Justiça
O Tribunal de Justiça da Bahia (TJBA) tem criado medidas para combater a chamada advocacia predatória e às fraudes processuais no âmbito do Sistema dos Juizados Especiais. No último dia 3 de agosto, o Núcleo de Combate às Fraudes do Sistema dos Juizados Especiais (Nucof) decidiu encaminhar uma série de denúncias para apuração da Ordem dos Advogados do Brasil (OAB-BA) e do Ministério Público da Bahia (MP-BA), após identificar indícios de irregularidades em ações que tramitam na capital e no interior do estado.

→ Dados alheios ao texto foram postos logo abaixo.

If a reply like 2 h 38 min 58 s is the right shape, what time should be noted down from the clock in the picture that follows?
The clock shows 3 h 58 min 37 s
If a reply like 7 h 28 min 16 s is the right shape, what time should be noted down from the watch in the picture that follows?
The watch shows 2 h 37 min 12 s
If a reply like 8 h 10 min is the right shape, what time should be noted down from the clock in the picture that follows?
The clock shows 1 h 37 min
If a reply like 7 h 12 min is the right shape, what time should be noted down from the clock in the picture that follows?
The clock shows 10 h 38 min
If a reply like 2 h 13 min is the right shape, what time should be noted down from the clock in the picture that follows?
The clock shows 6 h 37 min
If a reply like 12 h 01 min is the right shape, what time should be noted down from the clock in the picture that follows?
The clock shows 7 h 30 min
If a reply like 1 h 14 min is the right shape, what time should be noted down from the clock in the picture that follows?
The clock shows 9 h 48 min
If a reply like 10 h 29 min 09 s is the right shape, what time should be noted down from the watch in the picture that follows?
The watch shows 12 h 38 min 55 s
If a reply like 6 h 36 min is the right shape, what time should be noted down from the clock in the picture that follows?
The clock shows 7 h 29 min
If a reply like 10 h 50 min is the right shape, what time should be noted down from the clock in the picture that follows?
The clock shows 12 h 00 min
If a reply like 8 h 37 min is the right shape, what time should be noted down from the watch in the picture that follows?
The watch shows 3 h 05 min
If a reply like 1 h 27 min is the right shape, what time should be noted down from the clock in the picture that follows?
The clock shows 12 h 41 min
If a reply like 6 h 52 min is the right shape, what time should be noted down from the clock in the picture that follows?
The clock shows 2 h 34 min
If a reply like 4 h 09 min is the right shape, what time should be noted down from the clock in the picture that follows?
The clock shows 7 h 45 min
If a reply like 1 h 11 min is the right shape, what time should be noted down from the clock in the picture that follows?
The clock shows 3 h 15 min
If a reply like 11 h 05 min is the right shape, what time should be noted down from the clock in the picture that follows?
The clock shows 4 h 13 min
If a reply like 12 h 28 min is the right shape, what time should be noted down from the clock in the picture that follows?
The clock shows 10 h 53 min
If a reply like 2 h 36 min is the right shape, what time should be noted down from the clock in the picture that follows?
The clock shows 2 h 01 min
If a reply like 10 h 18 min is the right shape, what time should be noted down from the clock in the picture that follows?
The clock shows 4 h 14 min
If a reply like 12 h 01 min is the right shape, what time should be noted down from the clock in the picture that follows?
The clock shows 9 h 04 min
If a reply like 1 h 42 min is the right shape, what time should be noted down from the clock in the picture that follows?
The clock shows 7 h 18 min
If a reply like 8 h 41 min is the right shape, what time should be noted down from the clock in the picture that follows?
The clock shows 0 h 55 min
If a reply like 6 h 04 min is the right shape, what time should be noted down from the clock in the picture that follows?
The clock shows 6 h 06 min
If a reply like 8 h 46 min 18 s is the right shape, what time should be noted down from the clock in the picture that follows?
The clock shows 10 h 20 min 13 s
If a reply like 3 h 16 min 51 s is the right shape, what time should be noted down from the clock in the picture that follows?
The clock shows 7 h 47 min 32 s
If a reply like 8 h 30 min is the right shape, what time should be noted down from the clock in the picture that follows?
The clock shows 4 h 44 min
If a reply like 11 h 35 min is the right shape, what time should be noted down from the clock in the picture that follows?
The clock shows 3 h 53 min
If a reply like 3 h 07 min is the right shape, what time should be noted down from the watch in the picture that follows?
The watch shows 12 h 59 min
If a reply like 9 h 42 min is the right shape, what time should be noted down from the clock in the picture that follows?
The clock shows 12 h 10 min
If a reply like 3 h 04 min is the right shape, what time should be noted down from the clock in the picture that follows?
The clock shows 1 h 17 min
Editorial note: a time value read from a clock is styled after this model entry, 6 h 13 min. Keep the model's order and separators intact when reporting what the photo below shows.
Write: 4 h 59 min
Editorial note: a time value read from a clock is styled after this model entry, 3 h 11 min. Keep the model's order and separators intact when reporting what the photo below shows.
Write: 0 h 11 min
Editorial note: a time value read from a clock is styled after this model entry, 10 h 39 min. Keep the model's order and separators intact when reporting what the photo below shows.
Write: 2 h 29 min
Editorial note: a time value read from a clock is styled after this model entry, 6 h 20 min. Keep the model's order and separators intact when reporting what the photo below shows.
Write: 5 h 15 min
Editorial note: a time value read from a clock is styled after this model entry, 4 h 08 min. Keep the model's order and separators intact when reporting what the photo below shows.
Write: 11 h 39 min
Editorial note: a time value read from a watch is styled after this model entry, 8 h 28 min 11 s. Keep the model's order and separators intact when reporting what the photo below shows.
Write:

O encontro foi conduzido pelo desembargador Paulo Alberto Nunes Chenaud, responsável pela coordenação dos Juizados, ao lado das juízas Maria Angélica Alves Matos, Dalia Zaro Queiroz e Cláudia Valéria Panetta. Na reunião, foram discutidos casos que tramitam nas cidades de Monte Santo, Teofilândia, Camacã e Casa Nova, que agora serão remetidos formalmente à OAB para que a entidade avalie a conduta dos profissionais envolvidos. Situações semelhantes também foram despachadas a partir de varas de Valença, Luís Eduardo Magalhães e da Corregedoria do próprio TJBA.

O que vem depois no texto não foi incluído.